┌────────

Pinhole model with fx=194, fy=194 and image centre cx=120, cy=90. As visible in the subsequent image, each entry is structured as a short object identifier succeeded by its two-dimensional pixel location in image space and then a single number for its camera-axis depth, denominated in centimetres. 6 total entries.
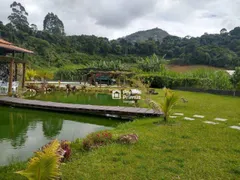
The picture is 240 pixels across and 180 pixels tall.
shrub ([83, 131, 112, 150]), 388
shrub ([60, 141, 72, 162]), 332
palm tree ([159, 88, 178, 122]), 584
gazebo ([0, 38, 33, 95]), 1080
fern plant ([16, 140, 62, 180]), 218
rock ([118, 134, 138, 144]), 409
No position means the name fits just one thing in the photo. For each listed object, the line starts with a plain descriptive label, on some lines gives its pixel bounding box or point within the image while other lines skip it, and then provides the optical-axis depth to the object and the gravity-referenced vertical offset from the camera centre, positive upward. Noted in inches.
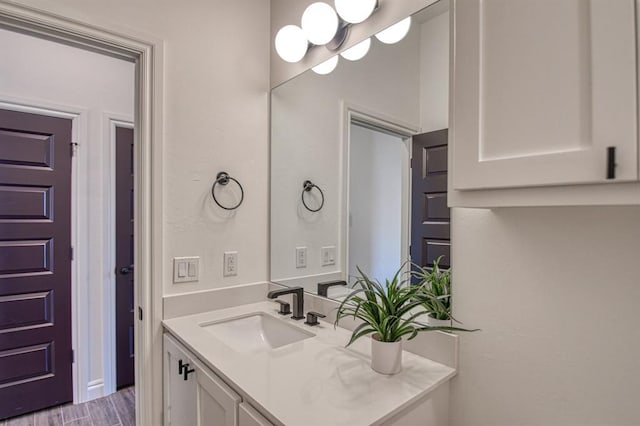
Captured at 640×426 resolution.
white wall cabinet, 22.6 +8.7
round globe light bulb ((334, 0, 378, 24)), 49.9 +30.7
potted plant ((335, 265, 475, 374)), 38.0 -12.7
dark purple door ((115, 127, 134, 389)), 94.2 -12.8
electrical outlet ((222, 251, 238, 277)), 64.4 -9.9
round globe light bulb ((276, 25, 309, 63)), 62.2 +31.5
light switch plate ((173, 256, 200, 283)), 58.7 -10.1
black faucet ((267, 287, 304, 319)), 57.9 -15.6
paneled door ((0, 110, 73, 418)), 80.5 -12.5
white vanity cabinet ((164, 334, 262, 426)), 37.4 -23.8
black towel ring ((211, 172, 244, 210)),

└────────

- [Goal of the exercise] Beginning with the line that holds "Captured at 640×426 resolution." and ending with the last line of the material, output each line exactly and nothing beyond them.

- [Written answer]
Captured at 640×426 resolution.
white wall cabinet, 22.6 +8.7
round globe light bulb ((334, 0, 378, 24)), 49.9 +30.7
potted plant ((335, 265, 475, 374)), 38.0 -12.7
dark purple door ((115, 127, 134, 389)), 94.2 -12.8
electrical outlet ((222, 251, 238, 277)), 64.4 -9.9
round globe light bulb ((276, 25, 309, 63)), 62.2 +31.5
light switch plate ((173, 256, 200, 283)), 58.7 -10.1
black faucet ((267, 287, 304, 319)), 57.9 -15.6
paneled door ((0, 110, 73, 418)), 80.5 -12.5
white vanity cabinet ((164, 334, 262, 426)), 37.4 -23.8
black towel ring ((211, 172, 244, 210)),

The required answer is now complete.